>>>>>

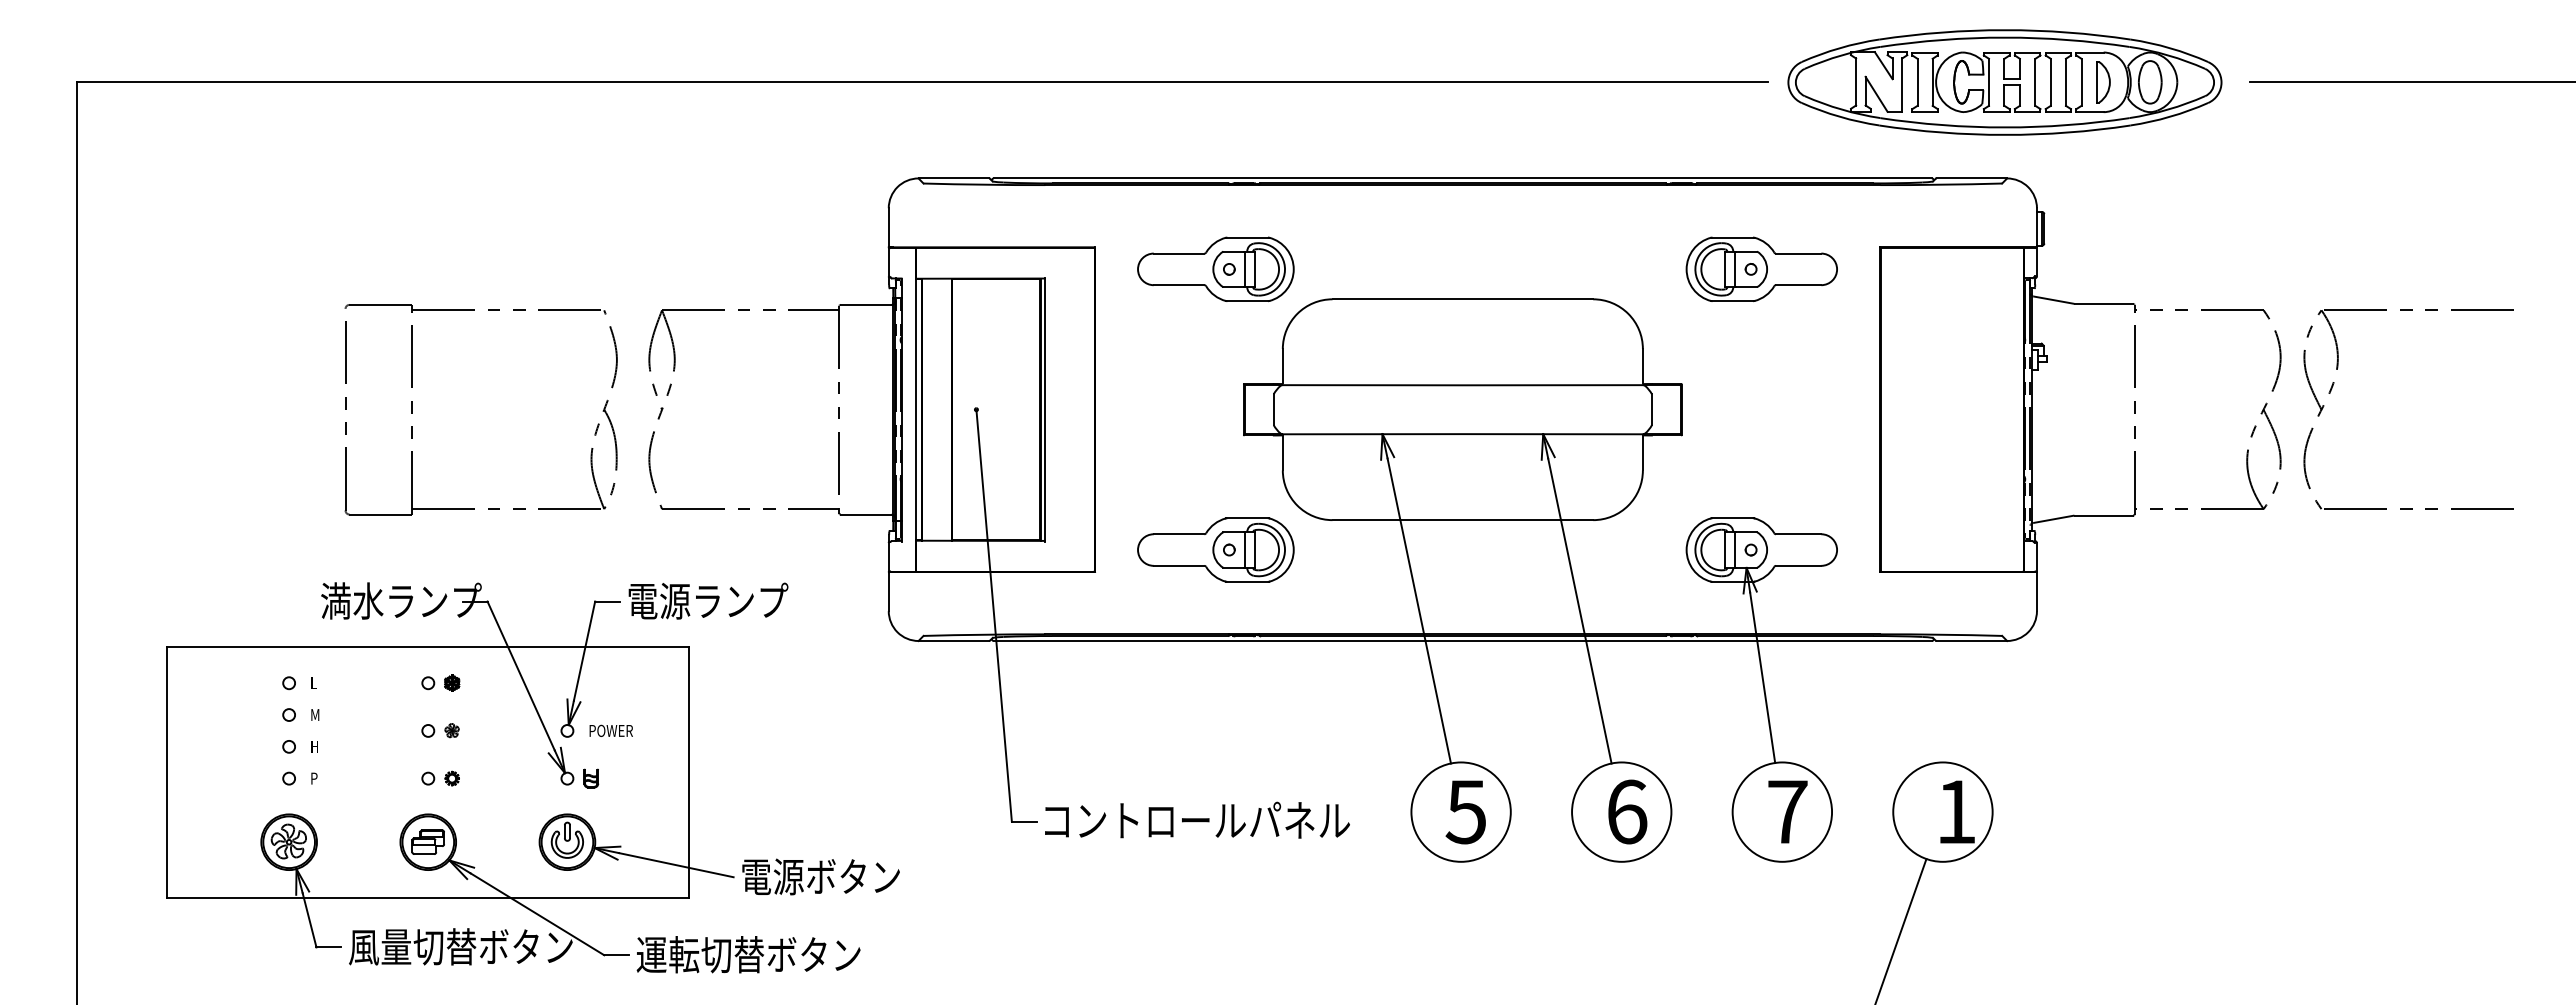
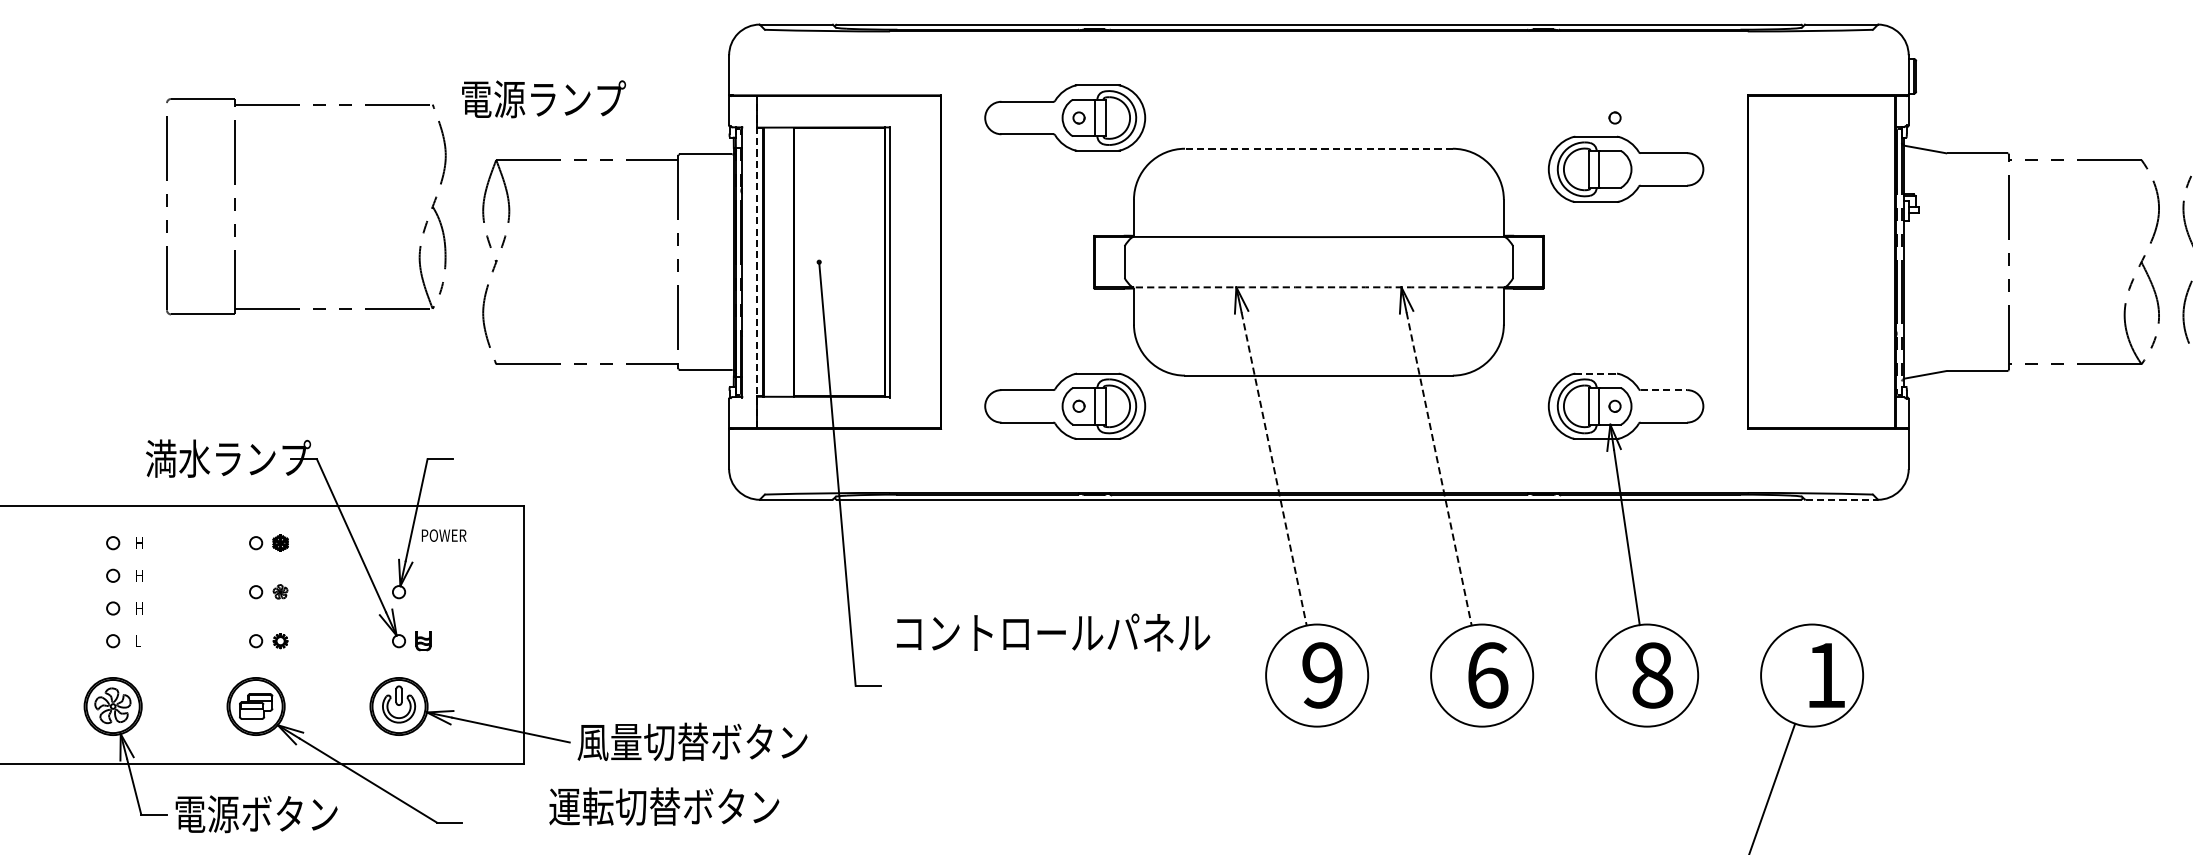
part: (1761, 269) -> (1625, 169), moved
line: (1462, 299) -> (1318, 148), solid -> dashed
part: (412, 409) -> (235, 206), moved
line: (915, 409) -> (756, 261), solid -> dashed
arc: (1462, 434) -> (1318, 287), solid -> dashed
line: (1733, 518) -> (1596, 373), solid -> dashed
line: (1798, 534) -> (1663, 390), solid -> dashed
text: (708, 600) -> (543, 98), moved
line: (1419, 611) -> (1274, 469), solid -> dashed
line: (1579, 611) -> (1438, 469), solid -> dashed
line: (1972, 641) -> (1842, 500), solid -> dashed
text: (315, 682) -> (140, 542), L -> H
text: (315, 714) -> (140, 575), M -> H
text: (610, 730) -> (443, 535), moved
text: (314, 778) -> (139, 641), P -> L
text: (1465, 811) -> (1321, 674), 5 -> 9
text: (1787, 811) -> (1652, 674), 7 -> 8
text: (1197, 819) -> (1053, 631), moved
text: (852, 876) -> (691, 741), 電源ボタン -> 風量切替ボタン
text: (460, 946) -> (289, 813), 風量切替ボタン -> 電源ボタン
text: (748, 954) -> (664, 806), moved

<<<<<

_What is expected_: If a record contains a picture, omit the picture and repeat everything else exactly.

_Answer area_:
part: (1761, 269) -> (1625, 169), moved
line: (1462, 299) -> (1318, 148), solid -> dashed
part: (412, 409) -> (235, 206), moved
line: (915, 409) -> (756, 261), solid -> dashed
arc: (1462, 434) -> (1318, 287), solid -> dashed
line: (1733, 518) -> (1596, 373), solid -> dashed
line: (1798, 534) -> (1663, 390), solid -> dashed
text: (708, 600) -> (543, 98), moved
line: (1419, 611) -> (1274, 469), solid -> dashed
line: (1579, 611) -> (1438, 469), solid -> dashed
line: (1972, 641) -> (1842, 500), solid -> dashed
text: (315, 682) -> (140, 542), L -> H
text: (315, 714) -> (140, 575), M -> H
text: (610, 730) -> (443, 535), moved
text: (314, 778) -> (139, 641), P -> L
text: (1465, 811) -> (1321, 674), 5 -> 9
text: (1787, 811) -> (1652, 674), 7 -> 8
text: (1197, 819) -> (1053, 631), moved
text: (852, 876) -> (691, 741), 電源ボタン -> 風量切替ボタン
text: (460, 946) -> (289, 813), 風量切替ボタン -> 電源ボタン
text: (748, 954) -> (664, 806), moved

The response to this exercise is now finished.